Human papillomavirus (HPV) 16 and 18 infections decreased by 86 per cent in women aged 16-21 years who were eligible for HPV vaccination in England between 2010 and 2016. That is according to a new surveillance data analysis published in the Journal of Infectious Diseases.
The researchers analysed residual vulva-vaginal swab specimens from women aged 16-24 years attending for chlamydia screening between 2010 and 2016 and tested for HPV DNA (15,459 completed specimens). For women with known vaccination status, vaccine effectiveness was estimated.

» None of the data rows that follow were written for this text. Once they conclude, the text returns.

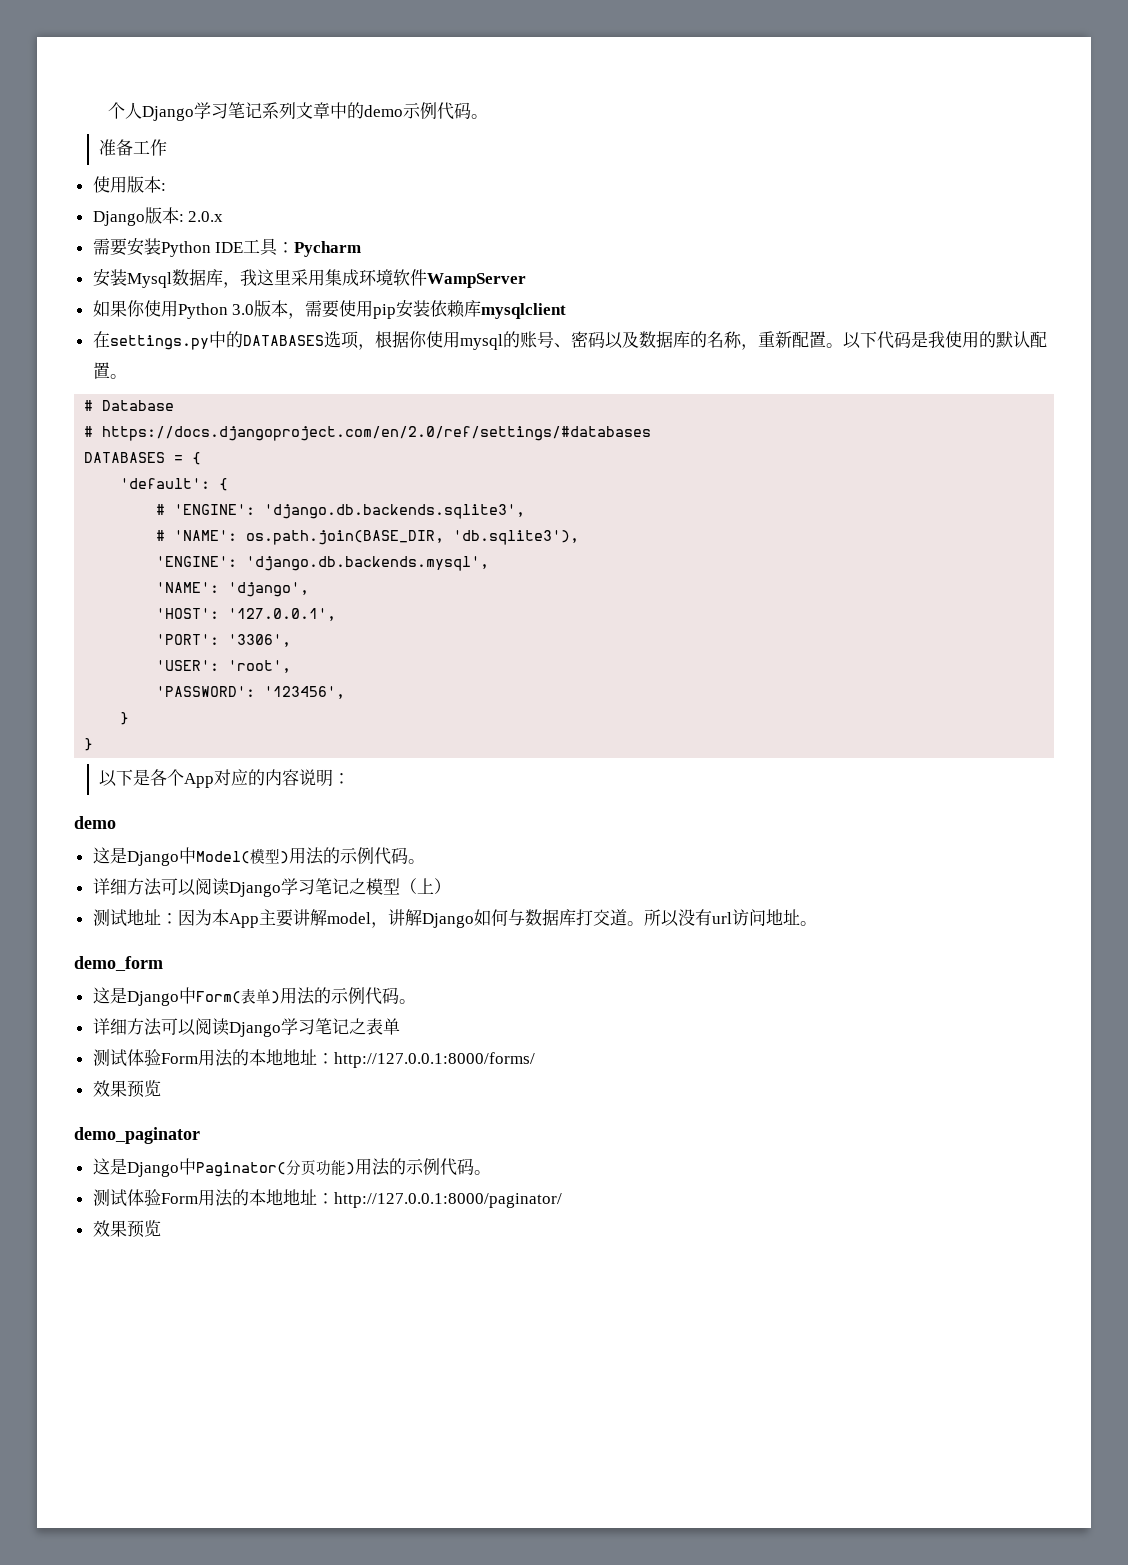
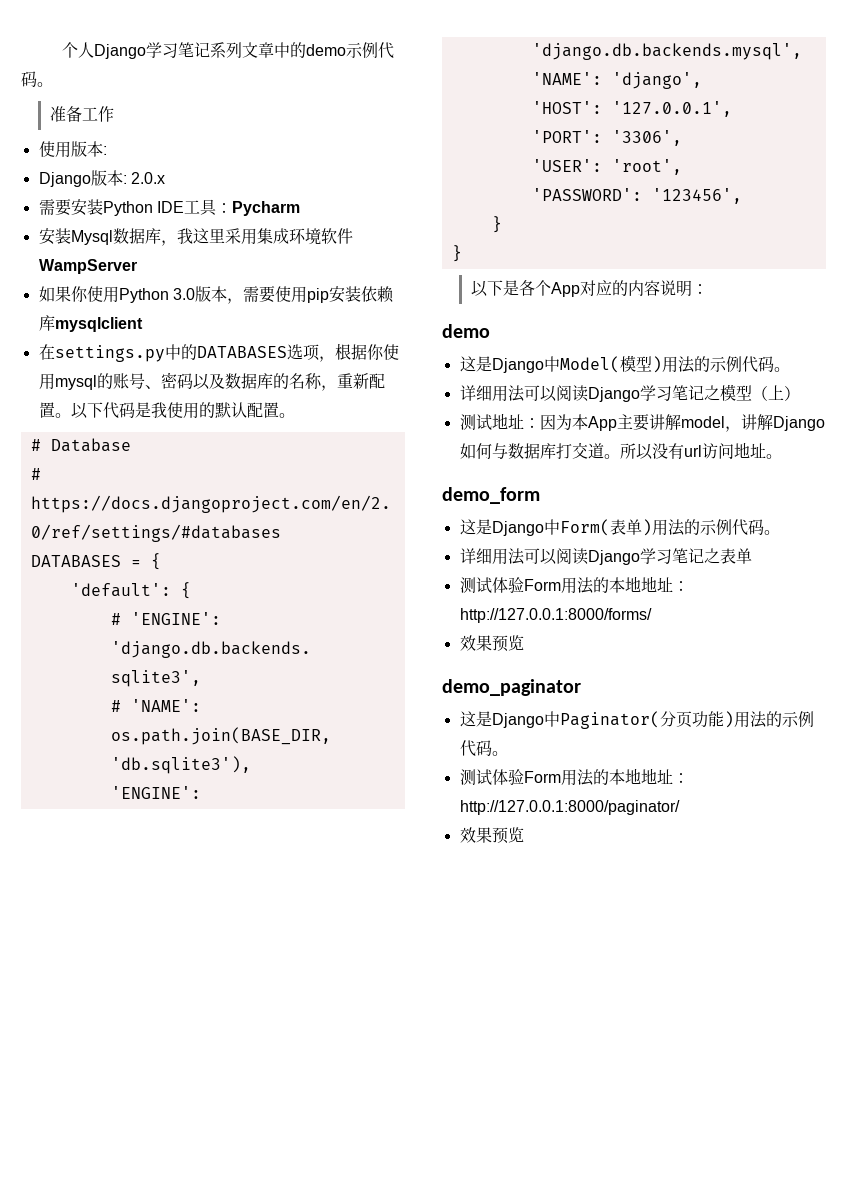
[126,878,144,895] 方 -> [491,385,508,402] 用
[126,1018,144,1035] 方 -> [491,548,508,565] 用

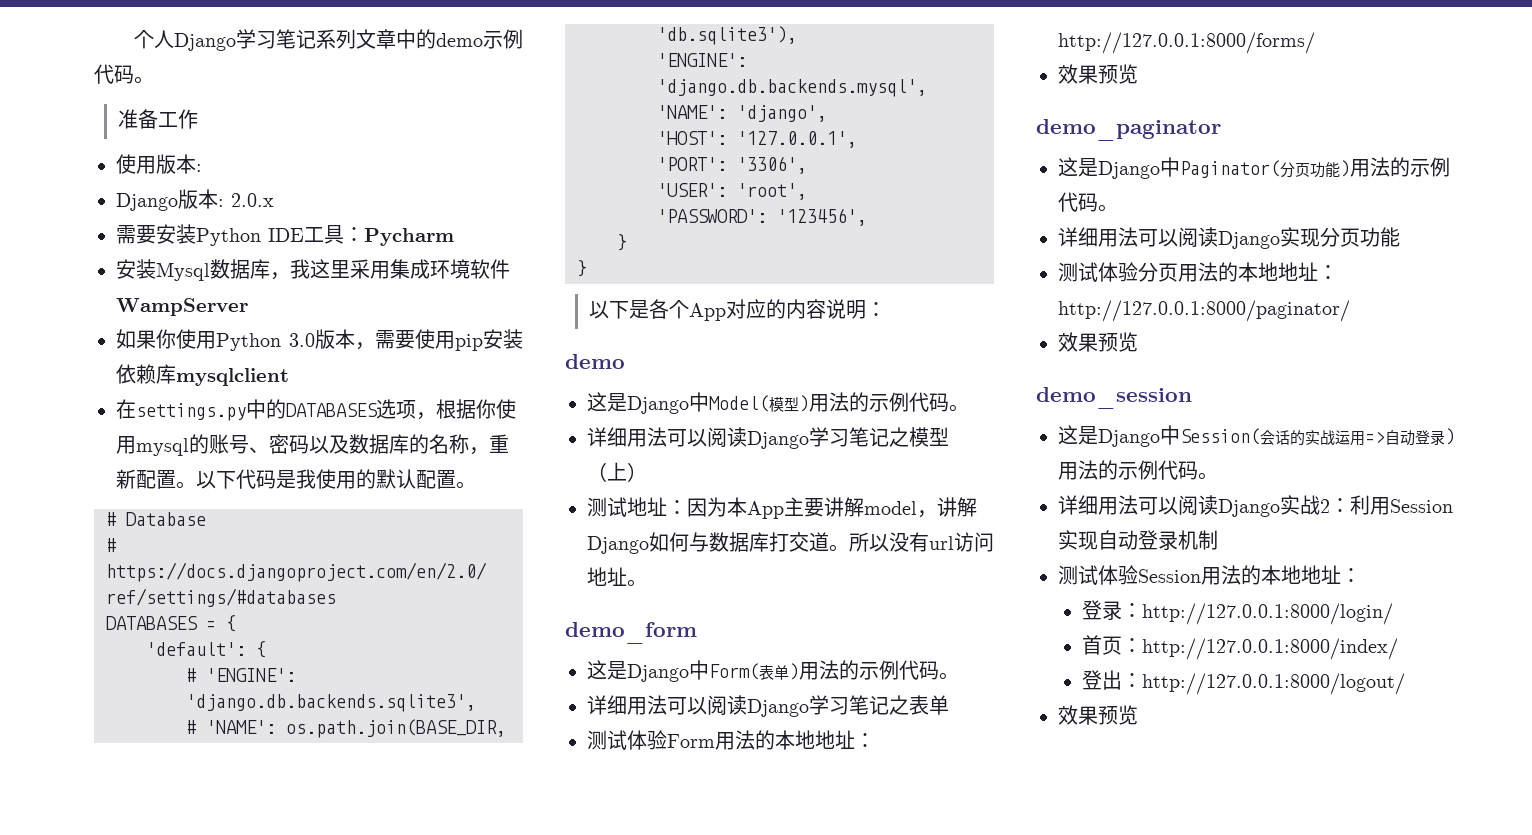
[459,769,561,785] // 测试体验Form -> [1058,227,1400,249] [1058,262,1178,282] // 详细用法可以阅读Django实现分页功能 // 测试体验分页
(524, 835) none -> [1036,387,1192,409] [1058,425,1455,447] [1058,460,1218,480] [1058,495,1453,517] [1058,530,1218,550] [1058,565,1361,585] [1082,600,1394,625] [1082,635,1399,660] [1082,670,1406,695] [1058,705,1138,725] // demo_session // 这是Django中Session(会话的实战运用=>自动登录)用法的示例代码。 // 详细用法可以阅读Django实战2：利用Session实现自动登录机制 // 测试体验Session用法的本地地址： // 登录：http://127.0.0.1:8000/login/ // 首页：http://127.0.0.1:8000/index/ // 登出：http://127.0.0.1:8000/logout/ // 效果预览

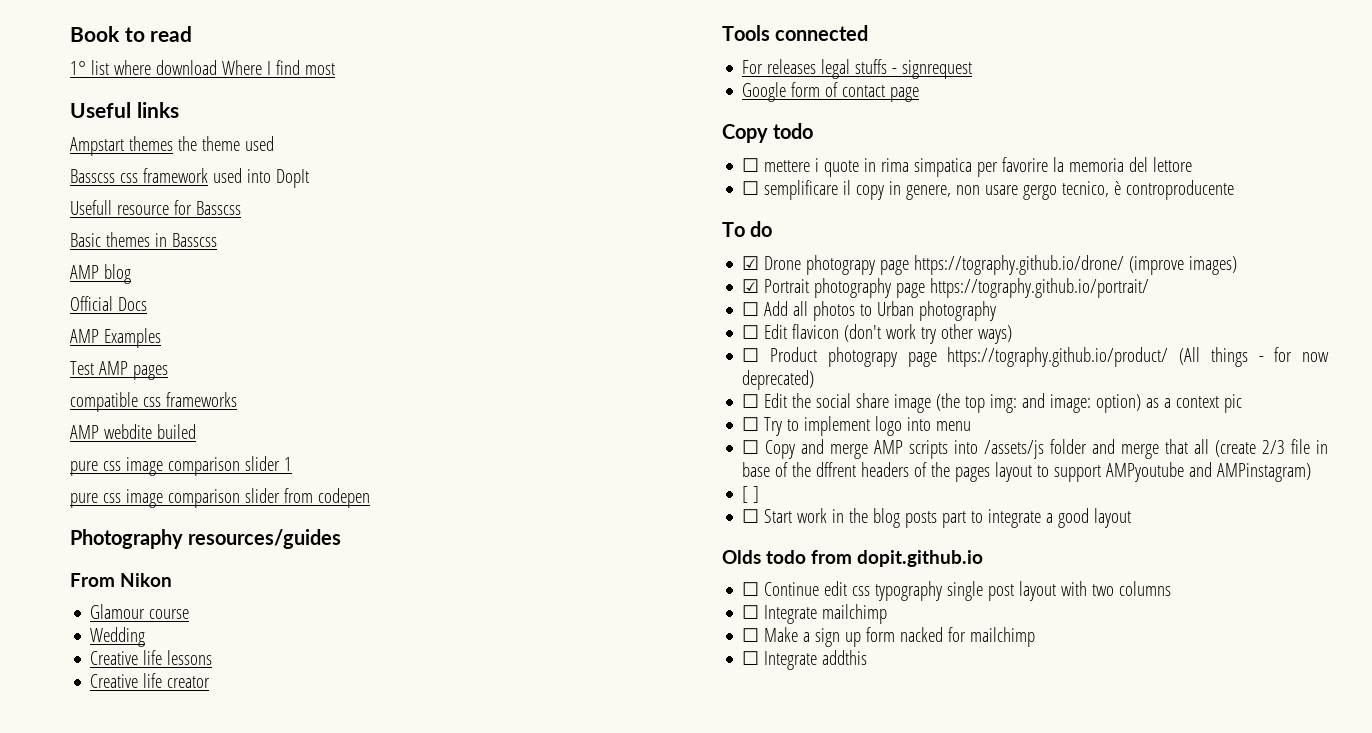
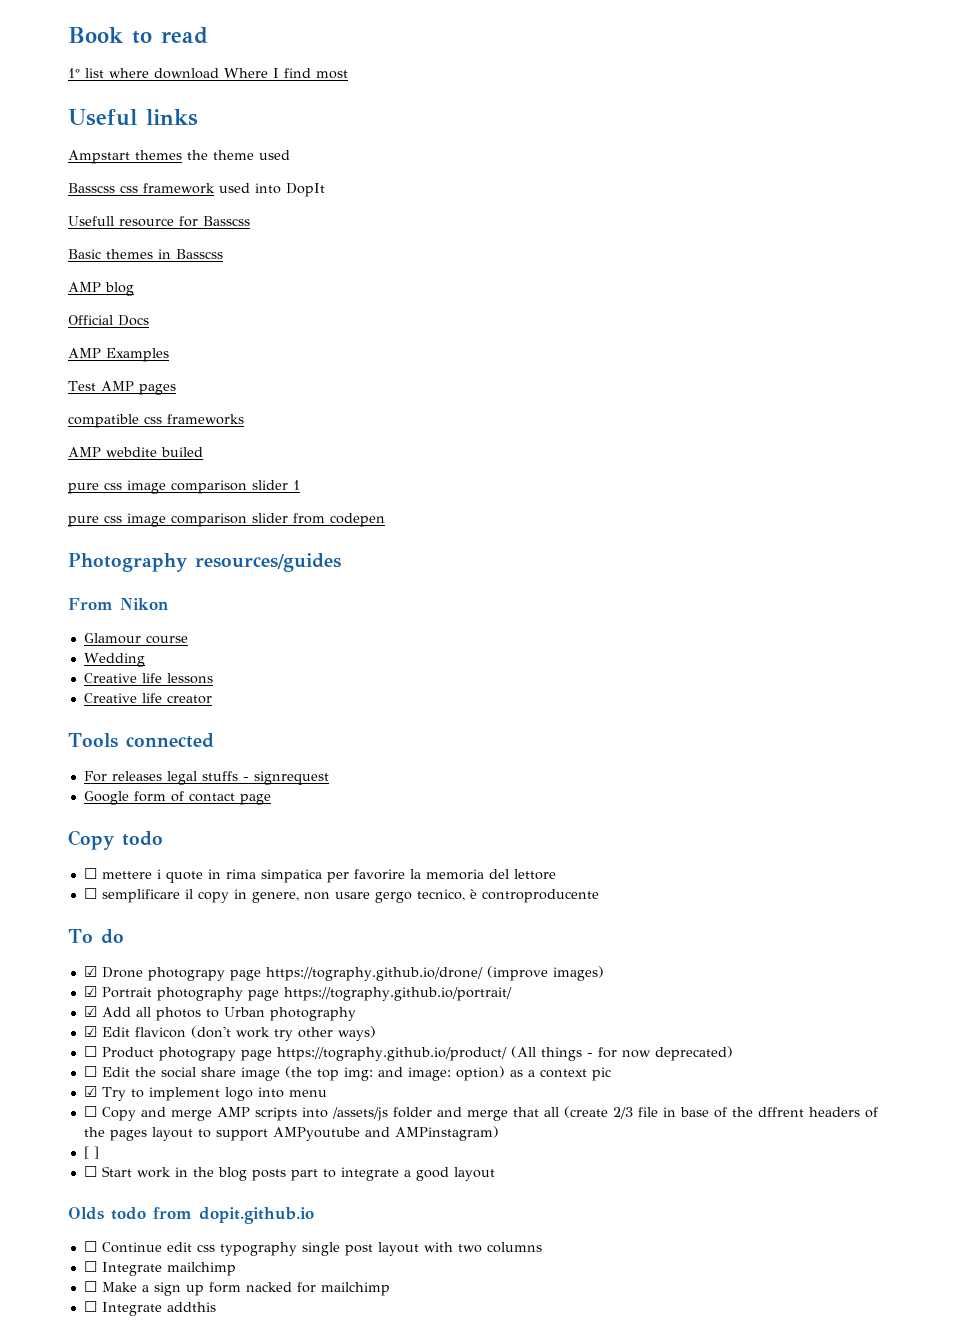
[742,302,760,316] ☐ -> [83,1006,97,1017] ☑
[742,325,760,339] ☐ -> [83,1026,97,1037] ☑
[742,417,760,431] ☐ -> [83,1086,97,1097] ☑

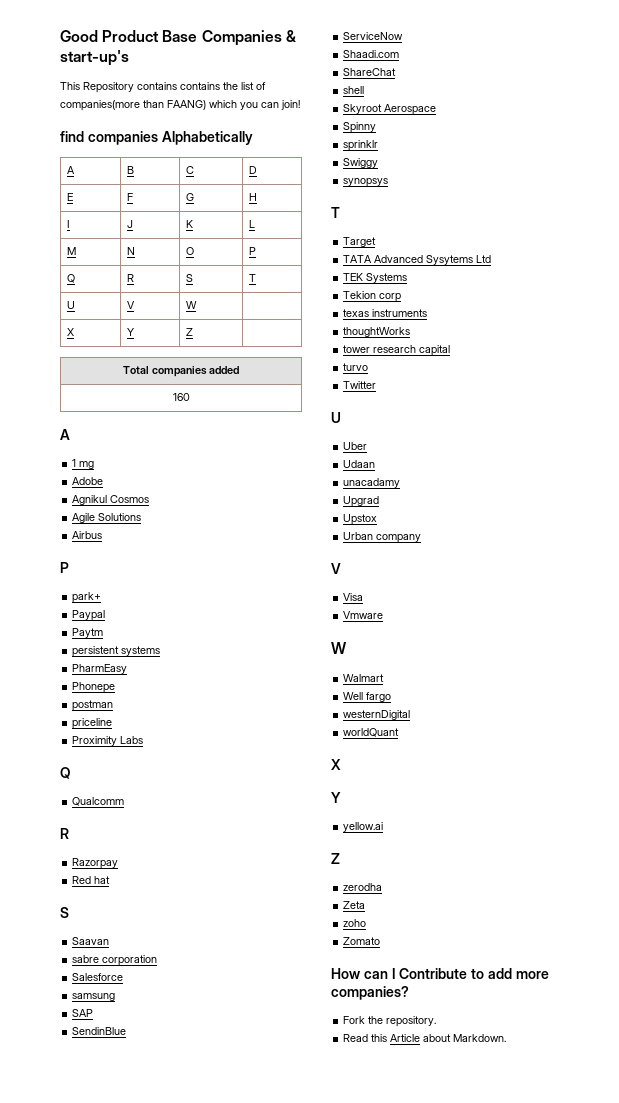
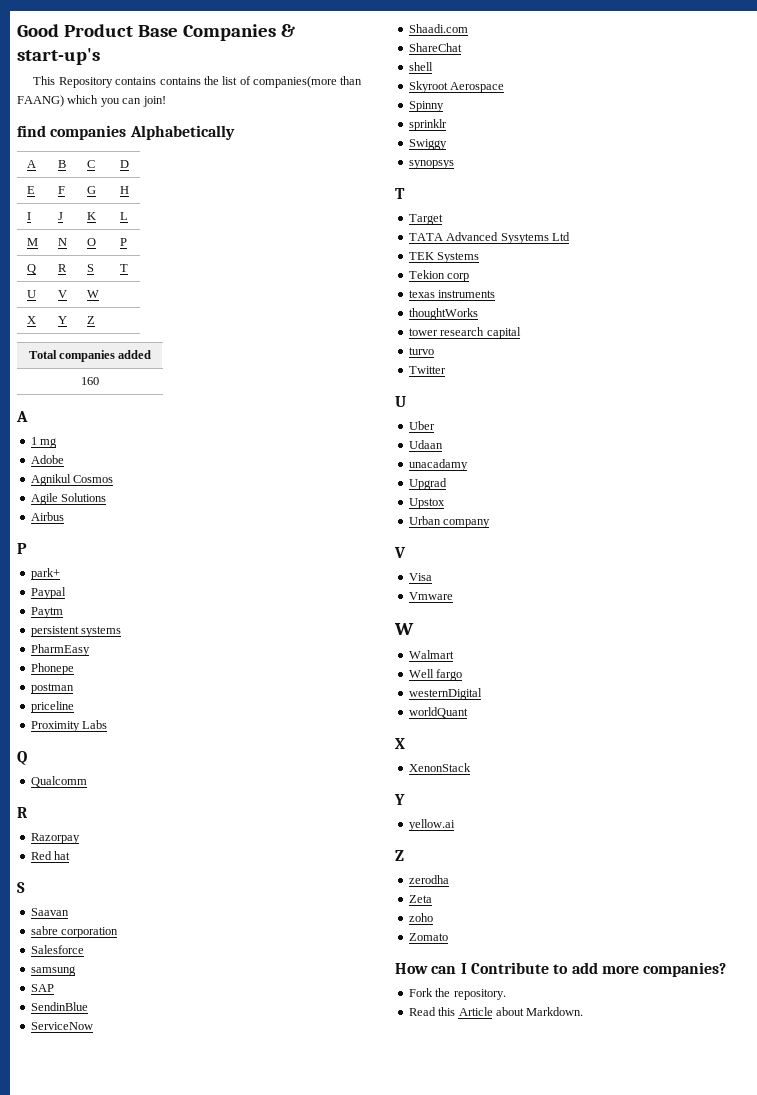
(341, 764) none -> [408,763,471,772] // XenonStack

Overall, declines were seen across five high-risk HPV types, which together cause around 90 per cent of cervical cancer cases, as well as low-risk HPV types.
Prevalence of HPV16/18 decreased between 2010/2011 and 2016 from 8.2 per cent to 1.6 per cent in 16–18 year olds, and from 14 per cent to 1.6 per cent in 19-21 year olds (compared to 17.6% and 16.9% in the prevaccination period). Declines were also seen for HPV31/33/45 (6.5% to 0.6% for 16-18 year olds and 8.6% to 2.6% for 19-21 year olds).
The results suggest that the HPV vaccination programme in England will bring about large reductions in cervical cancer in the future, the authors said.
In addition, the HPV vaccination programme led to a marked decline in genital wart diagnoses. The number of genital wart diagnoses in sexual health clinics fell in females aged 15 -17 years by 89 per cent, and in males of the same age by 70 per cent, between 2009 and 2017 as a result of herd immunity.